Migration of people, races and religions is an incontrovertible fact of the legacy of many people and races. Islam and Christianity are the two main proselytizing religions of the world and their forces have ebbed and flowed right through the last millennium. This land that the Jews claim as Israel, belonged to many people, races and have given birth to 3 major religions of the world. Even a couple of hundred years back, there were very few modern state boundaries as we know them today in that area. Might was right; as has been in many parts of the world right till the middle of last century.
Israel is not the first state that came into being through force or insurgency or “freedom struggle” and it won’t be the last. But, it has legitimacy conferred upon its creation by a UN resolution and all proposed solutions to the settlement of this dispute do recognize its right to exist. Hamas and others only strengthen the hard-liners in Israel. They are not really seeking a resolution.
The most important lesson from history is that (at least to me) one gains nothing from collective score settling. A resolution of the Arab-Israeli conflict has to be reached through collective bargaining where both sides have to be prepared to make compromises and be ready to champion the resolution to their not-so-receptive people. One can argue that it is one of the prime factors against a resolution as the assassinations of several heads of state in the region starting from King Abdullah of Jordan show the danger of runaway sentiments, fuelled by cheap talk.
I am a little perplexed about your last statement. I am sure you have unimpeachable sources in support of Isareli repression which brings to mind South Africa’s apartheid regime.
Ashish Reply:
June 16th, 2009 at 9:34 pm
@Bobby, sorry for the typo on the last message. 2nd para from top should read:
” The Arab Israeli conflict is NOT as simple as “give the Arabs back their land and all will be well”. Which land?
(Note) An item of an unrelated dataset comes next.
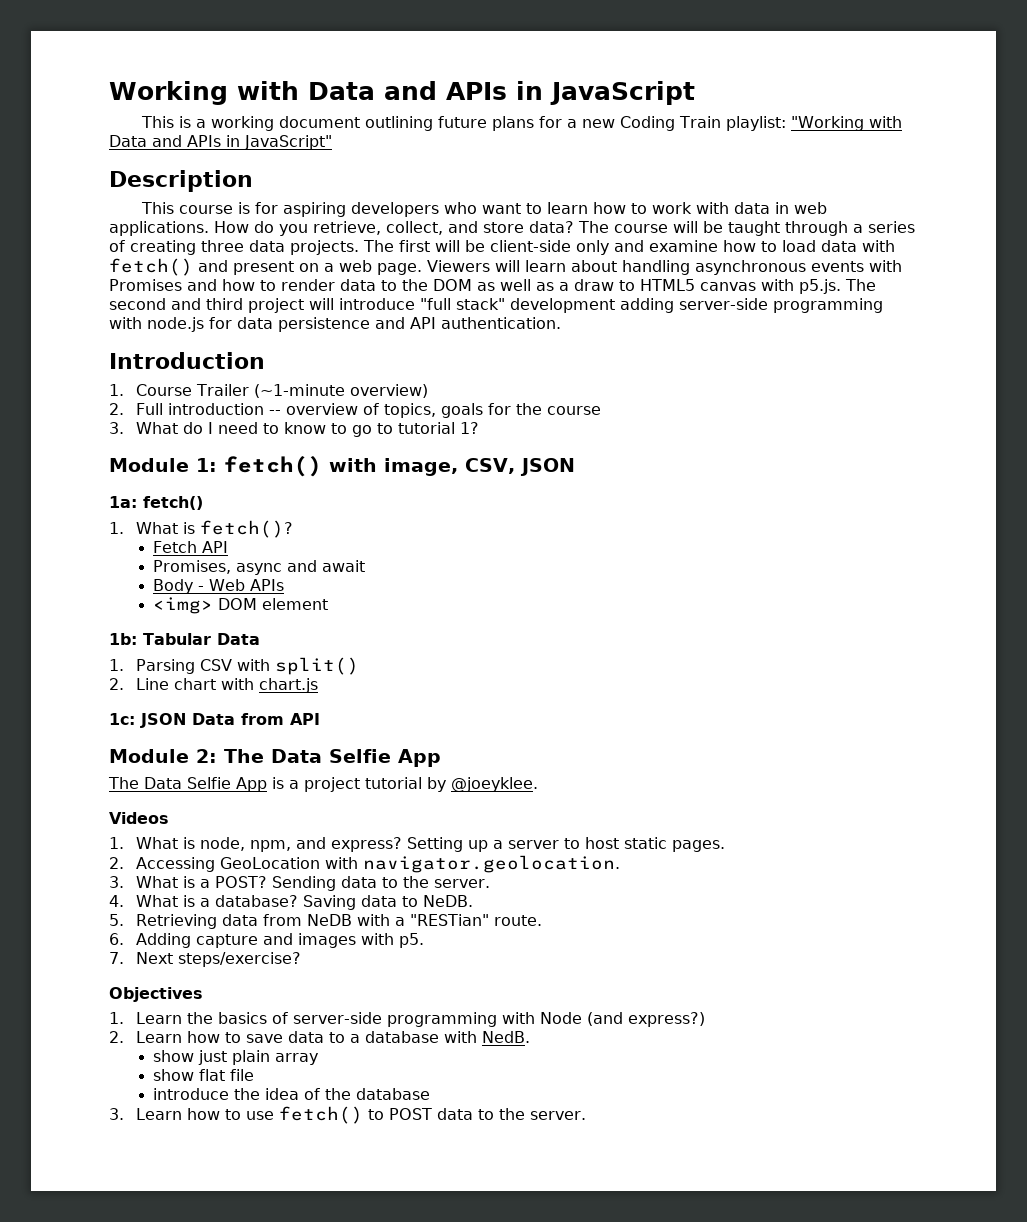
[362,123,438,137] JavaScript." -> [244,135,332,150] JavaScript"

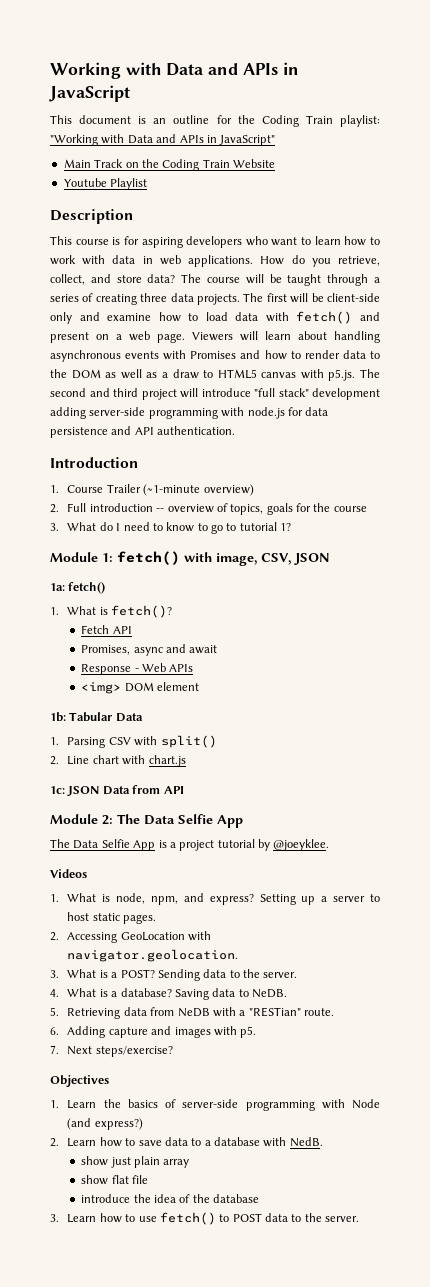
[178,116,615,131] is a working document outlining future plans for a new -> [79,115,255,124] document is an outline for the
(332, 142) none -> [63,159,275,171] [63,178,148,190] // Main Track on the Coding Train Website // Youtube Playlist
[153,579,194,594] Body -> [81,664,132,675] Response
Should the borders be rolled back to 1948 or 1967 or 1973 or ….. or are you asking for the obliteration of the state of Israel?”
missed out on the very important NOT. My bad
Bobby Reply:
June 16th, 2009 at 9:53 pm
Dear Ashish,
You are once again making things sound more complicated than it really is.
Everything that Israel holds on to since 1967 is Illegal by international law. I know that you probably do not know this point, but thats the fact. And therefore what Israel should do is to simply , like any law abiding nation, move back to pre-1967 borders. This is the international consensus, which every year is put to vote in the UN, with the result that all nations accept it apart from the US and a handful of small island nations, with populations probably less than Chandni- Chowk. This is the situation. This is not a matter of my opinion.
Moreover, the walls and settlements that Israel is continuously building is also Illegal, and there is a ruling by the ICJ- the International Court of Justice
precisely terming it Illegal. Again no controversy at all, that is if you believe that the affairs of nations should be managed by some sort of International law. Of Course If on the other hand you believe that Nations should behave like Mafias, thats a different matter,
No one is talking of eliminating Israel. What happened in 1947 is grossly unfair to the Palestinians, no question about that, but it does not make sense to undo that after such a long time.
“I am a little perplexed about your last statement. I am sure you have unimpeachable sources in support of Isareli repression which brings to mind South Africa’s apartheid regime.”
I can give you several references if need be, from Israeli as well as Foreign Human rights organizations as well as Independent and award winning Journalists, but its besides the point regarding the issues you decided to comment on.